Olga, formerly a model for Roger, finds him and tells him that his father has died and made him a millionaire. Olga tries to rekindle her relationship with Roger and comes onto him. Angered on seeing Roger with Olga, Lola leads Noble on, but then regrets doing so and tries to distance herself from him. Noble threatens to shoot Roger if Lola doesn't agree to become his woman. When he hears his daughter screaming. Lola's father comes to her aid and is shot by Noble just as the famous earthquake hits. Sleter Noble is shot dead in the melee. Lola manages to get her wounded father out of the building by way of a fire escape. In the aftermath of the disaster, Hell Morgan dies of his injuries, and Lola and Roger are reunited.

==Cast==
- Dorothy Phillips as Lola
- William Stowell as Roger Curwell
- Lon Chaney as Sleter Noble
- Lillian Rosine as Olga (credited as Lilyan Rosine)
- Joseph W. Girard as Oliver Curwell
- Alfred Allen as Hell Morgan

==Reception==
The New York Daily Mirror opined: "It is no exaggeration to place Hell Morgan's Girl among the best five-reel melodramatic photoplays of the year. The action is fast and furious... If an exhibitor wishes to have a thrilling melodrama, he could not do much better than to book Hell Morgan's Girl."

Wid's Film Daily stated "As a characterization study, this will rank very high. Being an underworld theme, it will be exceptionally interesting to many."

Moving Picture World said "We could not recommend it...for exhibition before refined audiences or before children; for while it may be a perfect typification of that hole of vice, the realism of its staging makes it the more unwholesome. Those looking for maudlin types will be attracted to the picture, for it abounds in them."

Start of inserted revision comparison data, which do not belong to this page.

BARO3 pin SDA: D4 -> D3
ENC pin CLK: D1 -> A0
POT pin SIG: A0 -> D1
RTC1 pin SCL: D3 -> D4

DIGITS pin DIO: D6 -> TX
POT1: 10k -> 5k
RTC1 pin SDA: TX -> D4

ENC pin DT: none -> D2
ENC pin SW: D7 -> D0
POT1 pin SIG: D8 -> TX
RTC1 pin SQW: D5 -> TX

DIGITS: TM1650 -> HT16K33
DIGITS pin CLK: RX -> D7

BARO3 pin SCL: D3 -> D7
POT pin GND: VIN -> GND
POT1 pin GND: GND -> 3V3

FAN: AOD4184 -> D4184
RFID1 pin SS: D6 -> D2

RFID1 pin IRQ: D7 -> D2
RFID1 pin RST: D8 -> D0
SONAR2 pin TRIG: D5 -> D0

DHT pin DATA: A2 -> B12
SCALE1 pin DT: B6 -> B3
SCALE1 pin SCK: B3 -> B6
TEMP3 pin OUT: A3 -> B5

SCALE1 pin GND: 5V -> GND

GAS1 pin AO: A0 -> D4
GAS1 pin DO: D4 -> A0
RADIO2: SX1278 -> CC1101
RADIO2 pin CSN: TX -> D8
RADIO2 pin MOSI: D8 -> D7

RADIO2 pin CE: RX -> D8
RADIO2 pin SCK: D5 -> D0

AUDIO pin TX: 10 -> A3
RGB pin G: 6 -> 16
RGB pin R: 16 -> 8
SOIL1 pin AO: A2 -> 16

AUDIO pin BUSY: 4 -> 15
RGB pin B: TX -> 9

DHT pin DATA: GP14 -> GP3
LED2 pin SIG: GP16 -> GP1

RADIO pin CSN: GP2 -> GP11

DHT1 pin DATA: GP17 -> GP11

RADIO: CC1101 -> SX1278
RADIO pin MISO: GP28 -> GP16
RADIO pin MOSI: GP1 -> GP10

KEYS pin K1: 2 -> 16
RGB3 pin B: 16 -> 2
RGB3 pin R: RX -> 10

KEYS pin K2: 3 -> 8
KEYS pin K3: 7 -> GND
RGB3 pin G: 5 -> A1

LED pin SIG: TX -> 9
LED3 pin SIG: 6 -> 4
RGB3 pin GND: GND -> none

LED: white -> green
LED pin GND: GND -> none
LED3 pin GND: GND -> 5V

Motography opined: "It will be found too rough for fastidious patrons, unless they are in the mood for a slumming expedition. However, the picture is really less suggestive than many polite society dramas. Its very frankness and force keep it from being salacious...It is well acted and well produced."

Photoplay reviewer Julian Johnson stated: "Worked successfully: a rich man's son, disowned by his father because he refuses to forsake art for business, fails to make art go, and becomes a multiple-reel drunkard. His redemption must [be met] by a bad woman, according to the formula, or at least by a woman who has the externals of wickedness. Keep your eyes on Dorothy Phillips, the temperamental eyeful who plays Lola. She is coming up like a Fourth-of-July rocket, and if her crude talent is properly developed, she will be a supreme mistress of melodrama."

Variety said "...the scenes depicting life in Frisco just prior to the earthquake rank with the best of that sort of motion picture work. The 'dive' stuff is so vivid that its realism is positively startling."

== Censorship ==
Before Hell Morgan's Girl could be exhibited in Kansas, the Kansas State Board of Review required the shortening of all dance hall scenes and elimination of women smoking and drinking.